Las islas son paraísos y criaderos de lo único y anómalo. Son laboratorios naturales de extravagante experimentación evolutiva. (David Quammen).

El escueto istmo que mantiene sa Ferradura asida a la bahía del Port de Sant Miquel, hurtándole su condición de isla, constituye una insólita frontera entre dos Ibizas opuestas, tanto a lo largo como a lo ancho. Aunque las inmobiliarias de lujo ofrezcan disfrutar de una isla privada a cambio de un alquiler astronómico, lo cierto es que falsean la realidad, pues sa Ferradura ya únicamente constituye un cabo rechoncho y anómalo, soldado a la costa por un paso angosto.

Si trazáramos una línea imaginaria que separara el islote de la costa, en el lado ibicenco tendríamos la versión natural y escarpada de la isla, con acantilados, bosques que descienden hasta el mar y minúsculas calas guarecidas en los entrantes. En el de sa Ferradura, sin embargo, hallaríamos otro inquietante ejemplo de esa Ibiza, incumpliendo las más elementales reglas de la sostenibilidad: una casa desmedida en tamaño sobre la modesta roca, con jardines cubiertos de césped y plantas ornamentales foráneas mantenidas con cantidades ingentes de agua dulce, así como dos piscinas.

Hay que recordar que antaño sa Ferradura era conocida como s'Illa des Bosc porque albergaba un área boscosa que debió de ser talada para aprovechar su madera. El istmo, por su parte, es natural y obedece a la acumulación de sedimentos y rocas desprendidas del precipicio que sostiene la Torre de Balansat, también llamada des Molar.

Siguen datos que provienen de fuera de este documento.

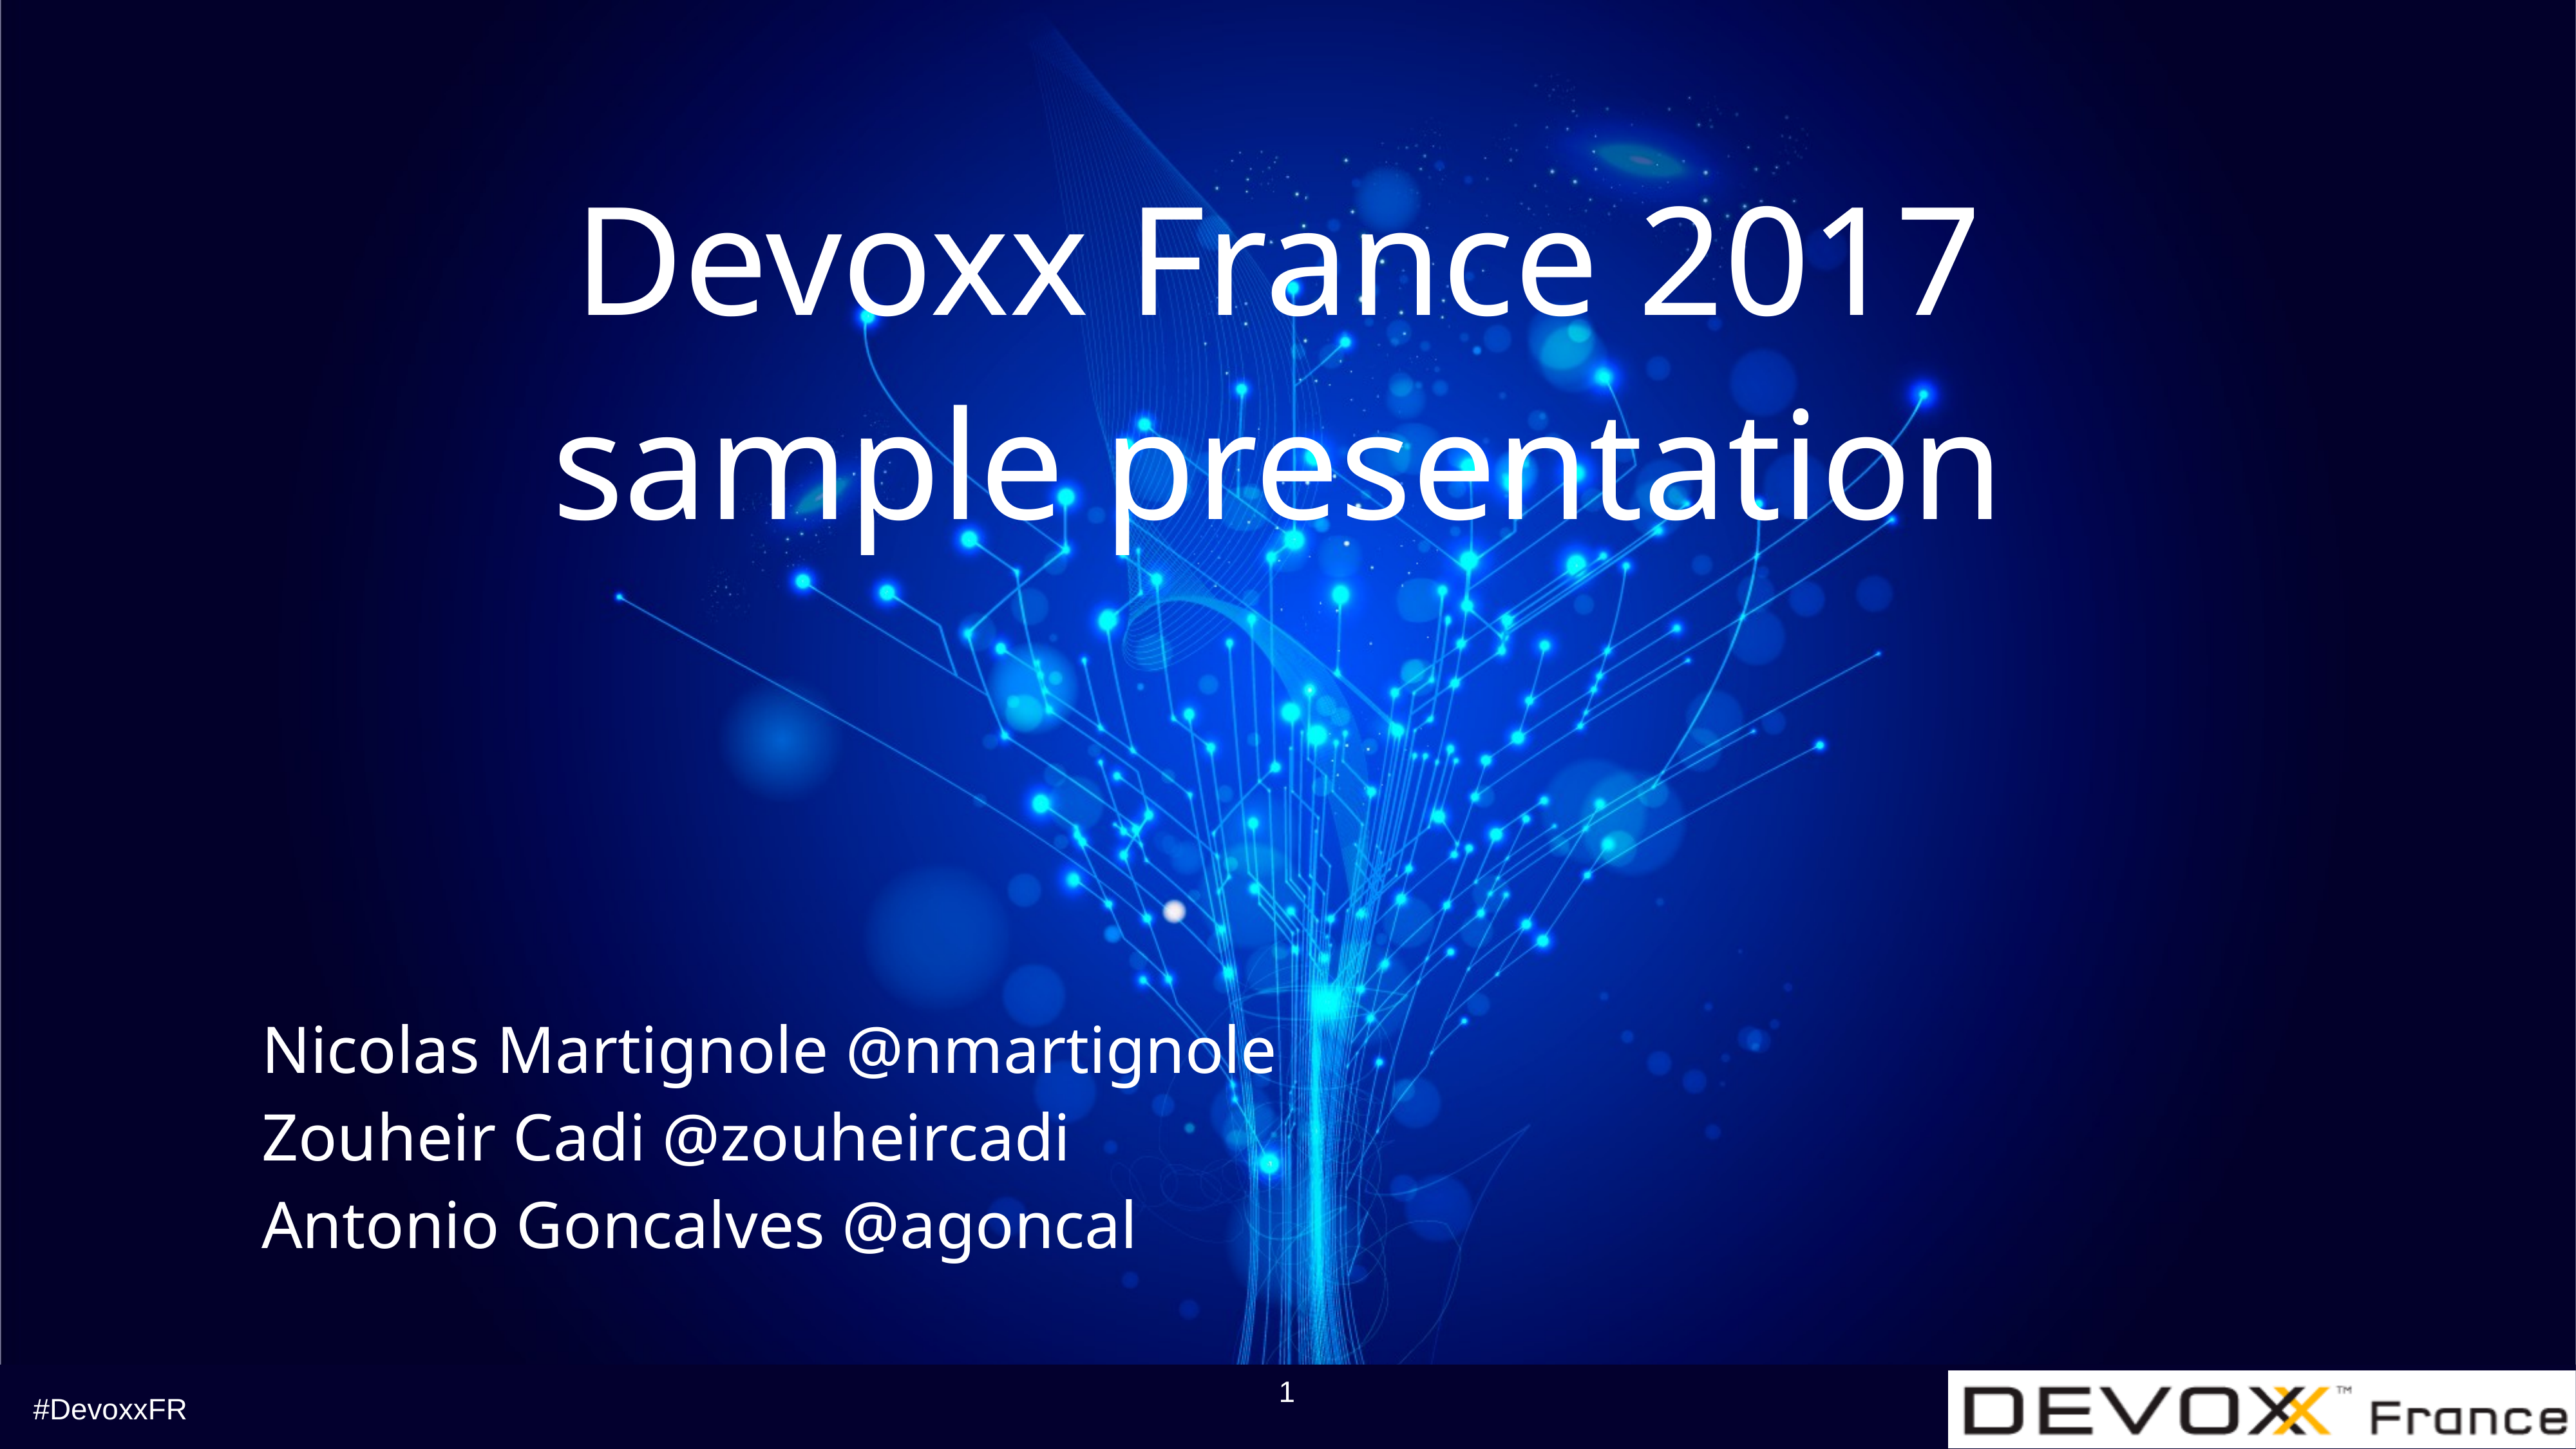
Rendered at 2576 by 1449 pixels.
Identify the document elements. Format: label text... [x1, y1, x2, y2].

Si, por el contrario, la sección fuera perpendicular, partiendo el istmo en dos mitades, la franja coincidente con la orilla interior exhibiría la Ibiza turística, de grandes hoteles, con los edificios gigantescos y escalonados que descienden por la montaña hasta la orilla del Port de Sant Miquel, veleros y lanchas fondeados en mitad de la bahía y un apacible chiringuito de madera junto al mar, donde disfrutar del paisaje y tumbarse sobre la arena gruesa, casi grava, de la orilla.

En el lado, norte, sin embargo, la otro ribera, completamente irregular y abrupta, formada por rocas gruesas y un agua cristalina, de inusitada viveza en los recovecos que quedan entre las piedras. A la izquierda, los pliegues diagonales que sostienen el precipicio coronado por la torre, luego el perfil de la Punta de sa Creu y, ya de frente, s'Illa Murada.

Este islote, tal vez junto a ses Torres d'en Lluc, en la zona de Sant Mateu, constituye uno de los lugares más enigmáticos de la costa de es Amunts. Desde esta distancia impresiona su corona plana, ligeramente descendente hacia el norte, donde se asientan los restos de un muro erigido con mortero de cal, que rodea todo el perímetro del islote. Éste, además, alcanza una altura de más de treinta metros en el lado más próximo a la costa ibicenca. Aunque en su cima se han hallado restos cerámicos de época islámica, la función de este cercado sigue siendo un misterio y las especulaciones oscilan desde un poblado de origen fenicio a un recinto para conservar ganado, con el objetivo de evitar que este se despeñara.

La ribera pedregosa de es Pas de s'Illa, en todo caso, constituye un rincón espectacular para otear hacia el norte, contemplar el vuelo de las pequeñas rapaces que habitan los acantilados y gozar de otro fragmento inalterado de la isla.

Doble ribera de difícil acceso

Alcanzar es Pas de s'Illa no es tarea fácil ni recomendable para conductores temerosos. Las cuestas son pronunciadas, con una superficie en algunos tramos en malas condiciones y a veces estrecha. Su orilla interior constituye una playa más de la bahía, junto con la del Port de Sant Miquel, que es extensa, y la mucho más reducida del Caló des Moltons. La expedición, sin embargo, merece la pena, sobre todo cuando se hace a pie, recreándose en el paisaje.